Plans to make Harris a ‘control area’ for holiday lets


Fewer than half of the properties built in recent years in Luskentyre, west Harris, are lived in by permanent residents.

Research conducted by the West Harris Trust – which last week submitted its response to a Scottish Government consultation on short-term lets – found that 21 out of 38 properties built or in the process of being built are holiday homes or self-catering cottages. Most recently, 1 Luskentyre, which has two bedrooms, was placed on the market for offers over £385,000. Substantially renovated, the house was advertised as a “turnkey second home or holiday let business for the next owners”.

Looking towards Luskentyre from Seilebost, Isle of Harris, Outer Hebrides.
Picture Credit : P.Tomkins / VisitScotland /Scottish Viewpoint

Neil Campbell, chair of the West Harris Trust, told the Free Press that at the time of the community buy out in 2010, second home ownership was a “key concern” of the organisation.

“Indeed, it was one of the factors that motivated the community to act,” he added. “The community recognised the unsustainable nature of the situation at that time, with 40 per cent of the houses in west Harris either holiday homes or self-catering cottages.”

Over the last 10 years that figure has increased, prompting the trust to call for west Harris to become a ‘control area’, where houses used for holiday letting would require planning consent. This is one of the proposals the Scottish Government consulted on.

Mr Campbell added: “We should make it clear that we actively support crofters residing on the estate diversifying into tourism to provide an income to enable them to continue to live, or in some cases return to west Harris.

“The trust has released land in conjunction with the grazing committees for self-build, and in partnership with Hebridean Housing Partnership. Six houses for rent and four houses under shared ownership have been built, resulting in the population increasing by 30 per cent over the 10 years of ownership.”

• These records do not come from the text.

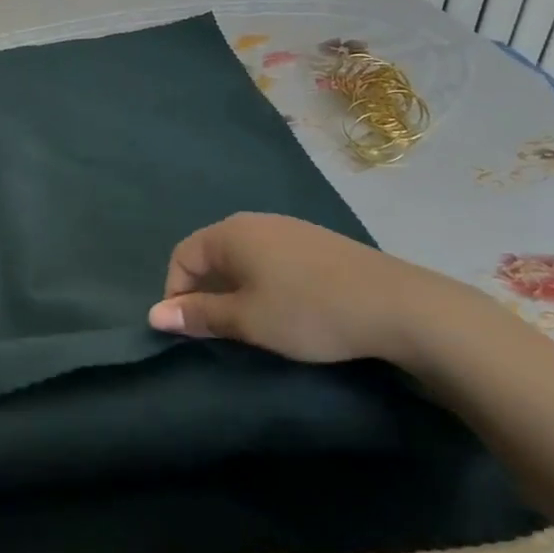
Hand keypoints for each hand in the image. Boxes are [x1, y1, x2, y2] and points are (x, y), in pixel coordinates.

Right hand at [147, 213, 487, 365]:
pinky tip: (286, 308)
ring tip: (251, 324)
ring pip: (242, 257)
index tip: (189, 331)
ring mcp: (288, 228)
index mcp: (229, 233)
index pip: (181, 256)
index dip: (176, 294)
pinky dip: (263, 282)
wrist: (399, 306)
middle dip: (205, 292)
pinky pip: (271, 258)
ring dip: (235, 289)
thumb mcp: (247, 320)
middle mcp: (253, 222)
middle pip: (210, 254)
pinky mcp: (315, 242)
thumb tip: (154, 314)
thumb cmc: (309, 311)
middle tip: (218, 331)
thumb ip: (199, 315)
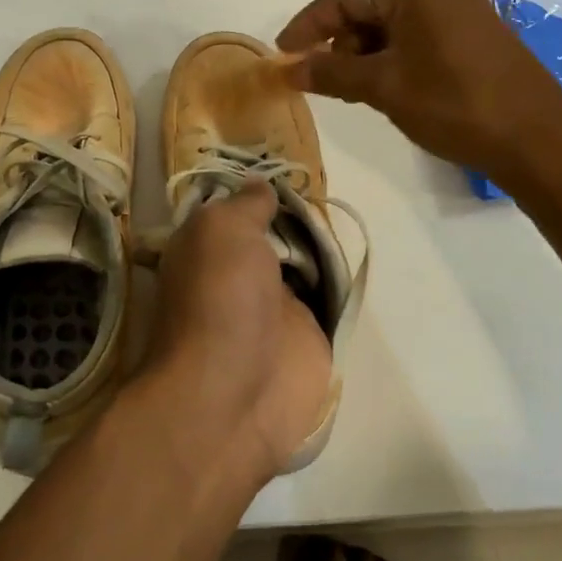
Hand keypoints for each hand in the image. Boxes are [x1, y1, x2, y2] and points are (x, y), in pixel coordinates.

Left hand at [146, 182, 333, 482]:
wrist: (236, 394)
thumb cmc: (219, 299)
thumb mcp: (222, 230)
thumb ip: (246, 205)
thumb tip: (261, 185)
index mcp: (206, 250)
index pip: (232, 211)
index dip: (256, 193)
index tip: (285, 167)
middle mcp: (237, 275)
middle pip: (272, 234)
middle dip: (294, 215)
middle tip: (323, 189)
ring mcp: (273, 307)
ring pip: (302, 263)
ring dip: (320, 245)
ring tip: (343, 214)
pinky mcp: (307, 335)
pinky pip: (326, 298)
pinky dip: (339, 282)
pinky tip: (356, 255)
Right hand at [276, 0, 561, 172]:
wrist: (536, 139)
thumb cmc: (452, 103)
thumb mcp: (383, 87)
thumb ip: (332, 73)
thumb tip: (289, 68)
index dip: (310, 24)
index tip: (285, 53)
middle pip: (371, 6)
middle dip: (340, 41)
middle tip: (322, 78)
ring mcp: (462, 12)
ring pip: (395, 24)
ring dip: (366, 52)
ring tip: (354, 90)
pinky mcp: (475, 37)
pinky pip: (419, 36)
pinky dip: (394, 57)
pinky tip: (387, 88)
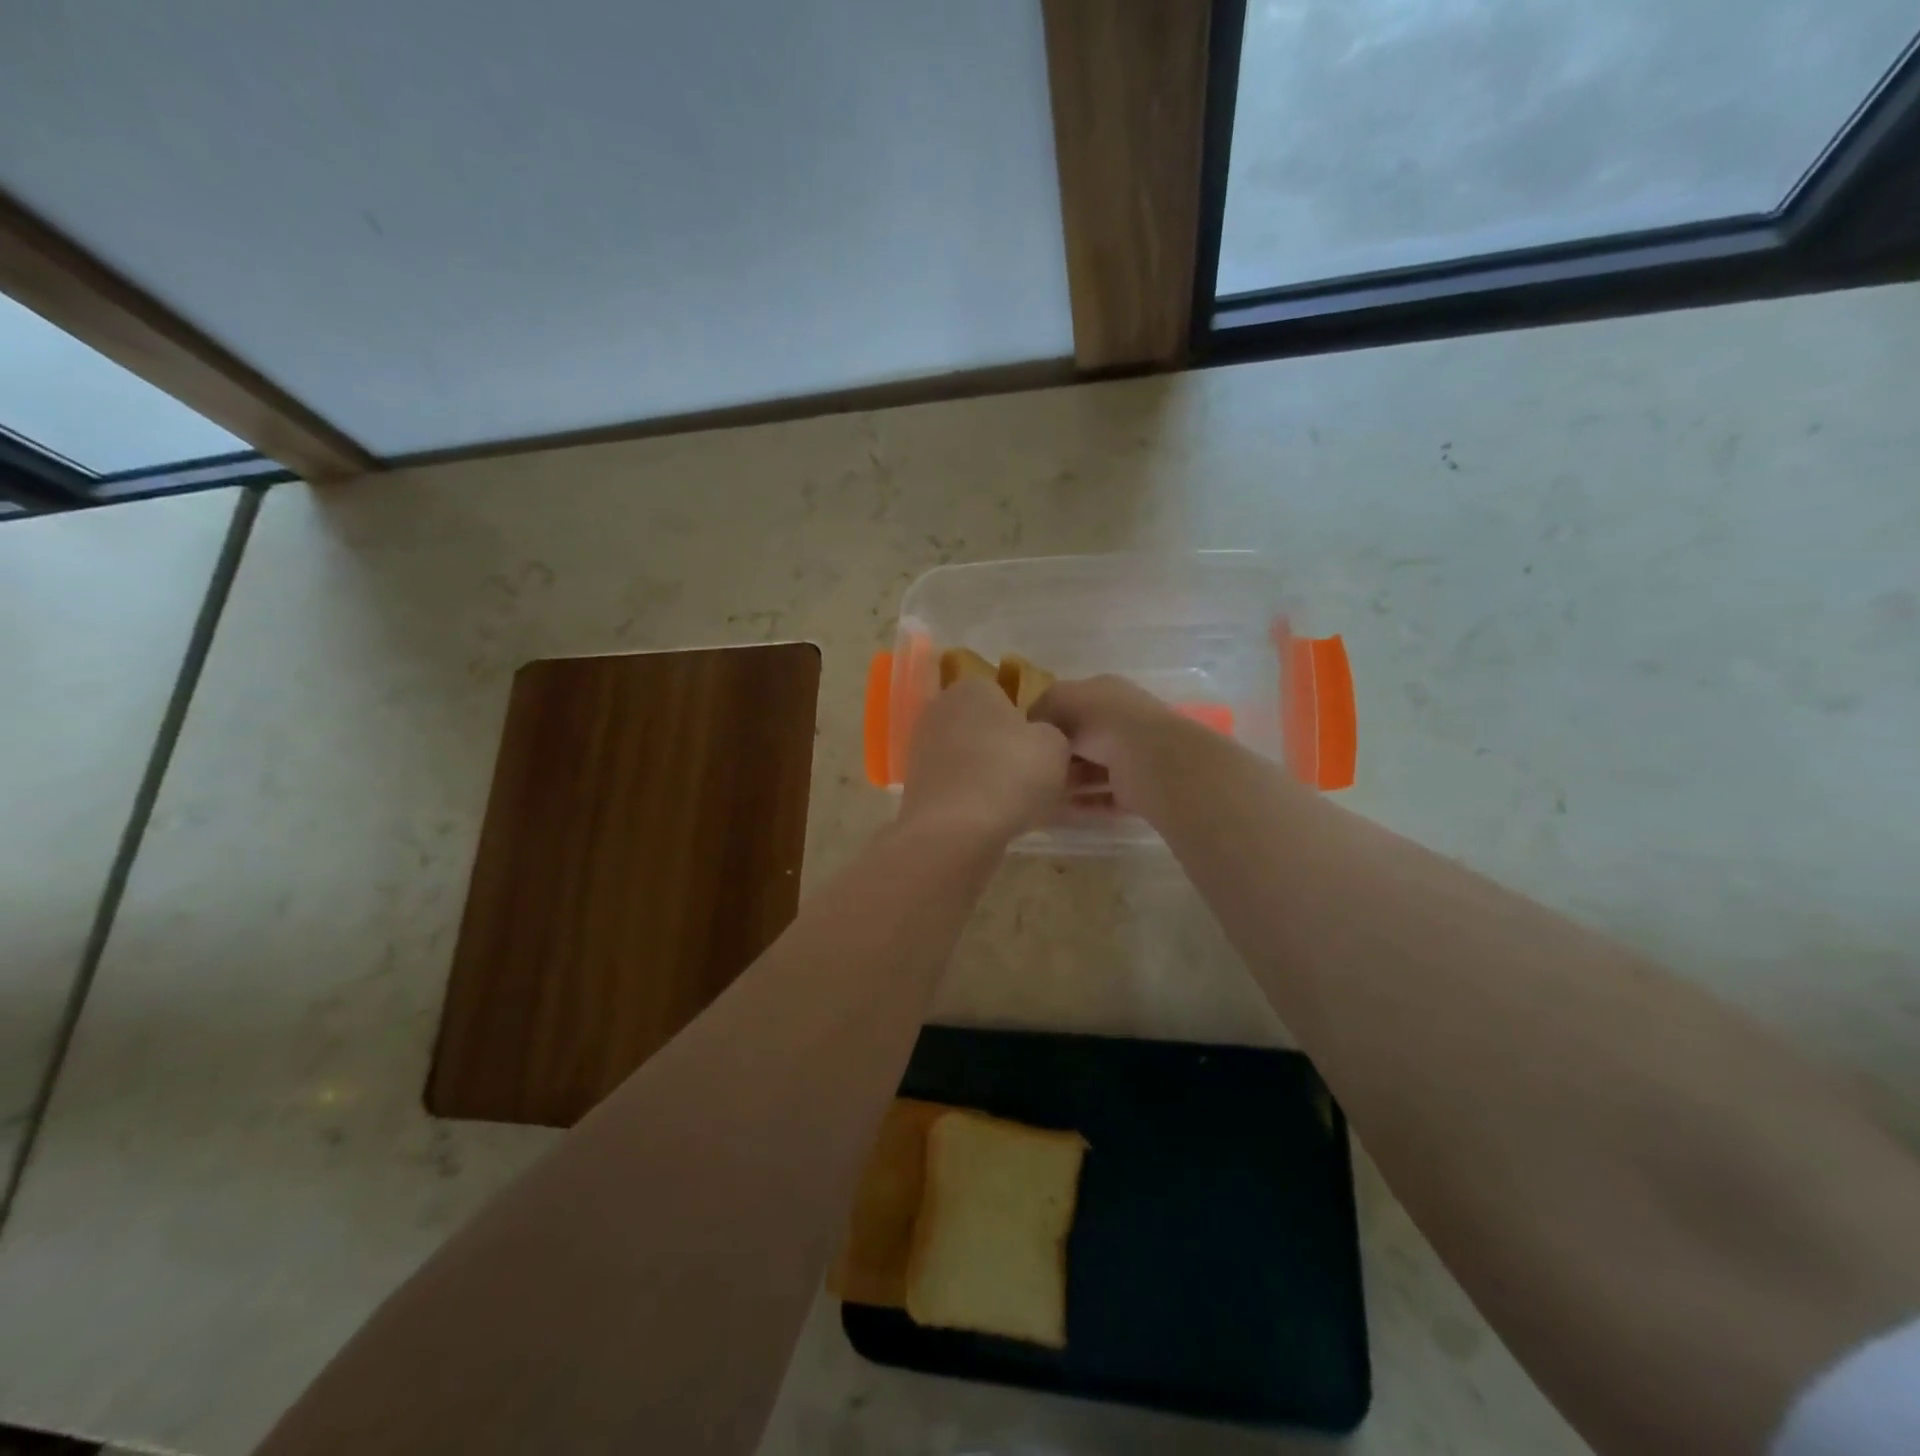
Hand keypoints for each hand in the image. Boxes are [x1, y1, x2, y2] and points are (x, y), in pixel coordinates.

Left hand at [900, 679, 1071, 843]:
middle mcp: (939, 710)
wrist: (955, 831)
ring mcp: (921, 749)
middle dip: (1005, 747)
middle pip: (983, 726)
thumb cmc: (1009, 774)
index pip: (1004, 694)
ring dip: (989, 775)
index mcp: (971, 687)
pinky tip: (993, 818)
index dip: (1027, 720)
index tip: (1042, 747)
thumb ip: (1051, 733)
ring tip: (1018, 803)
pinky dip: (973, 798)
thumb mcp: (1055, 745)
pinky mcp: (916, 786)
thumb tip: (1039, 738)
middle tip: (1033, 775)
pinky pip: (957, 786)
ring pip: (969, 758)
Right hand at [1029, 675, 1191, 812]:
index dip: (1047, 718)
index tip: (1023, 736)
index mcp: (1106, 693)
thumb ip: (1042, 708)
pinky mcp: (1135, 789)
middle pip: (1082, 739)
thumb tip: (1029, 724)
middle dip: (1058, 754)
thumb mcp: (1061, 700)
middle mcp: (1120, 722)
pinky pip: (1103, 797)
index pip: (1071, 703)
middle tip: (1029, 768)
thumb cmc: (1101, 720)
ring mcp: (1131, 757)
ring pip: (1092, 770)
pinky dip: (1083, 803)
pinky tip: (1059, 810)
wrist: (1147, 758)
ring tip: (1040, 791)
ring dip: (1069, 781)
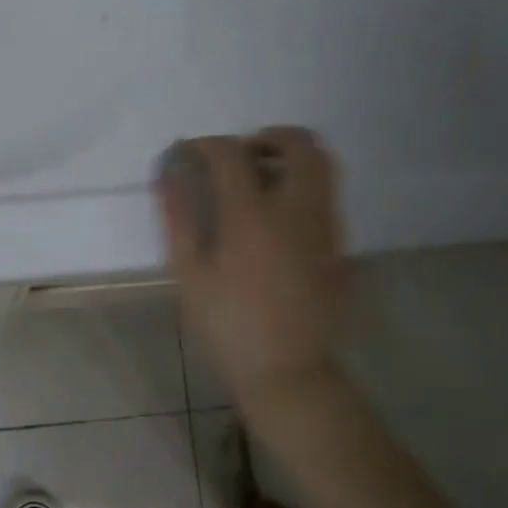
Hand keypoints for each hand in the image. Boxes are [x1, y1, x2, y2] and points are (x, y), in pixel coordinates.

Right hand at [155, 127, 346, 409]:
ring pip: (323, 166)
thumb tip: (168, 176)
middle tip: (242, 155)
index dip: (207, 145)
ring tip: (260, 180)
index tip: (190, 152)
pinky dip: (304, 186)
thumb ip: (179, 218)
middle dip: (269, 136)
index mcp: (252, 215)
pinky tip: (277, 216)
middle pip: (299, 144)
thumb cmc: (228, 324)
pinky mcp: (340, 246)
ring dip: (291, 158)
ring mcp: (325, 226)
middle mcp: (297, 210)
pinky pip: (326, 196)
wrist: (287, 371)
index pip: (231, 154)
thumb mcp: (190, 273)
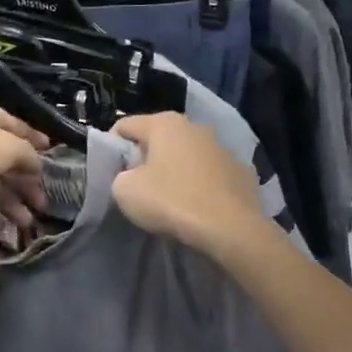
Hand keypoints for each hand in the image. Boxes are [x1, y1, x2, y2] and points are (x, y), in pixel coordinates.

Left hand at [0, 96, 49, 237]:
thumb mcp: (7, 149)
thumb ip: (28, 156)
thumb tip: (36, 165)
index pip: (18, 126)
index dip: (37, 143)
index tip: (53, 159)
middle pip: (3, 156)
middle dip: (24, 183)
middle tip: (42, 206)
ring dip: (8, 202)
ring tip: (25, 225)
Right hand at [110, 113, 271, 257]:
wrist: (231, 229)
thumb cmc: (171, 201)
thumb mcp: (125, 190)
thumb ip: (120, 175)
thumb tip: (130, 175)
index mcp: (164, 123)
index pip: (124, 126)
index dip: (111, 149)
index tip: (111, 174)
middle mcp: (195, 126)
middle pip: (157, 139)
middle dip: (144, 159)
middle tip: (138, 188)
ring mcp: (222, 148)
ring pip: (185, 155)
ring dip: (174, 170)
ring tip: (170, 199)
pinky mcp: (241, 171)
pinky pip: (208, 174)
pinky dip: (199, 184)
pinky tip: (197, 206)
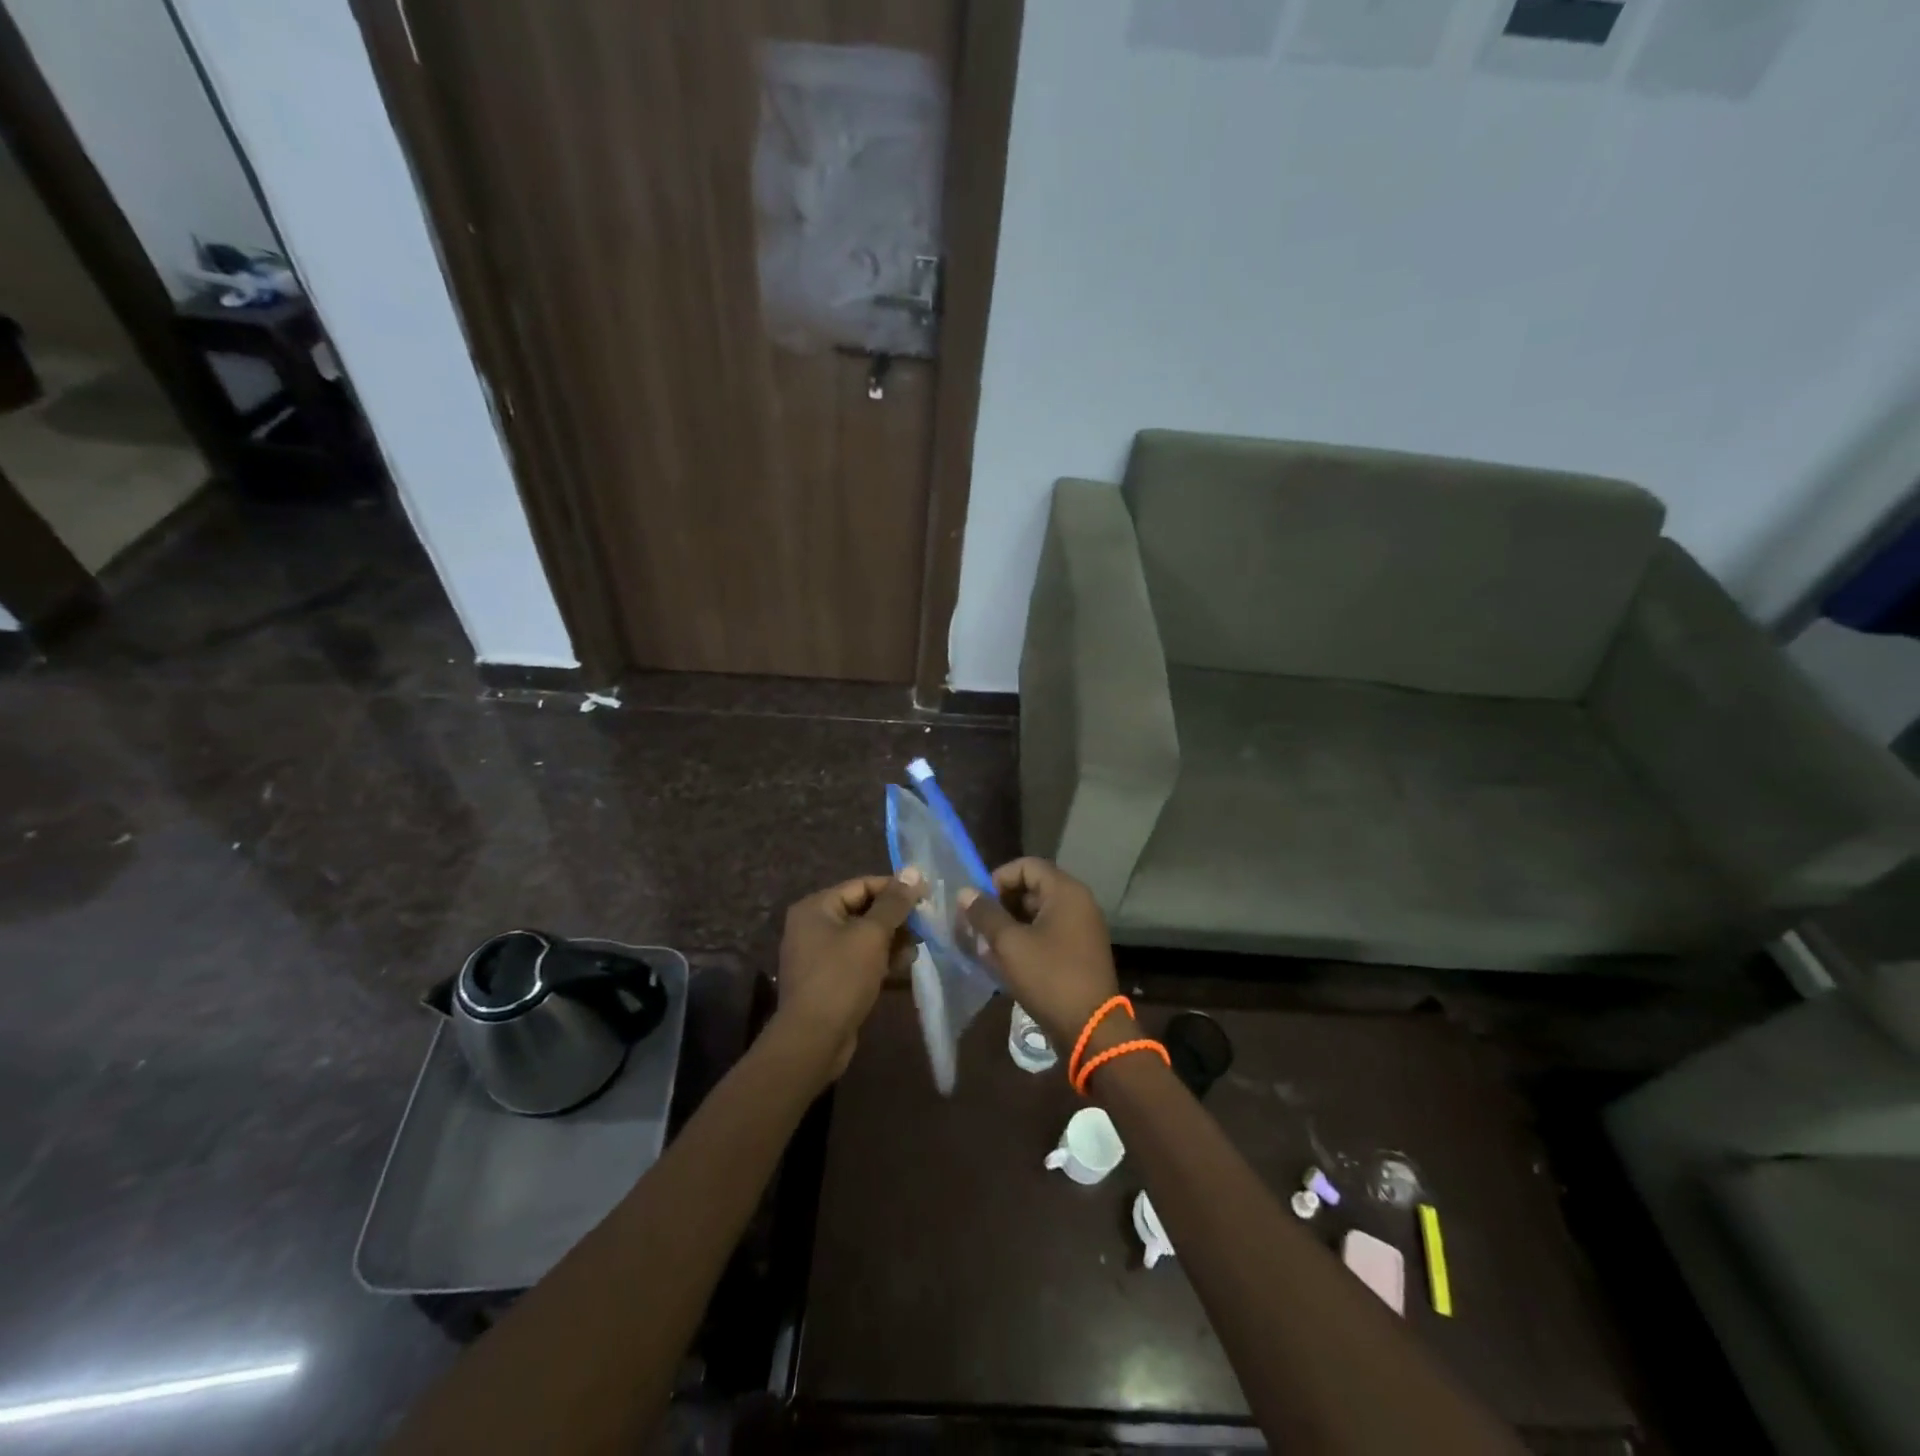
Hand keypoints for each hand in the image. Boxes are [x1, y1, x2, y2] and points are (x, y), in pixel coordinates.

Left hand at [774, 870, 923, 1080]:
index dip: (896, 889)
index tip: (927, 896)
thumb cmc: (841, 977)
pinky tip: (904, 967)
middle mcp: (814, 925)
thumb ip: (894, 903)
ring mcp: (820, 954)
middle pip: (864, 910)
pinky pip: (860, 960)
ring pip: (865, 937)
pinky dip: (881, 961)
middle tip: (927, 926)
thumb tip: (914, 873)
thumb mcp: (871, 935)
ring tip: (917, 950)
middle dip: (896, 919)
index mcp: (817, 907)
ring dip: (893, 941)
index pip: (863, 885)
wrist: (813, 1039)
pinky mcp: (830, 979)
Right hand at [958, 858, 1122, 1051]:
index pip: (1026, 866)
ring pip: (1037, 913)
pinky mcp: (1079, 951)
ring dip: (1010, 925)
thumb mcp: (1010, 944)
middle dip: (1001, 904)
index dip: (998, 879)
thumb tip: (965, 892)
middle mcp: (1078, 903)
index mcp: (1066, 892)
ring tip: (986, 946)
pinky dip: (1026, 940)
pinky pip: (1047, 933)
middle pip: (1032, 888)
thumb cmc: (1049, 978)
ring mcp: (1081, 928)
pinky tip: (1005, 962)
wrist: (1090, 1029)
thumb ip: (985, 914)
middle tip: (978, 926)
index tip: (979, 904)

However, the trust remains concerned that the ever-increasing prices being realised for crofts and houses make it very difficult for young people to remain in the community.

“It is hoped that this legislation can be used to keep existing houses under permanent residence rather than becoming holiday homes,” Mr Campbell added.

After analysing the consultation’s finding, the Scottish Government will introduce the agreed changes in April of next year.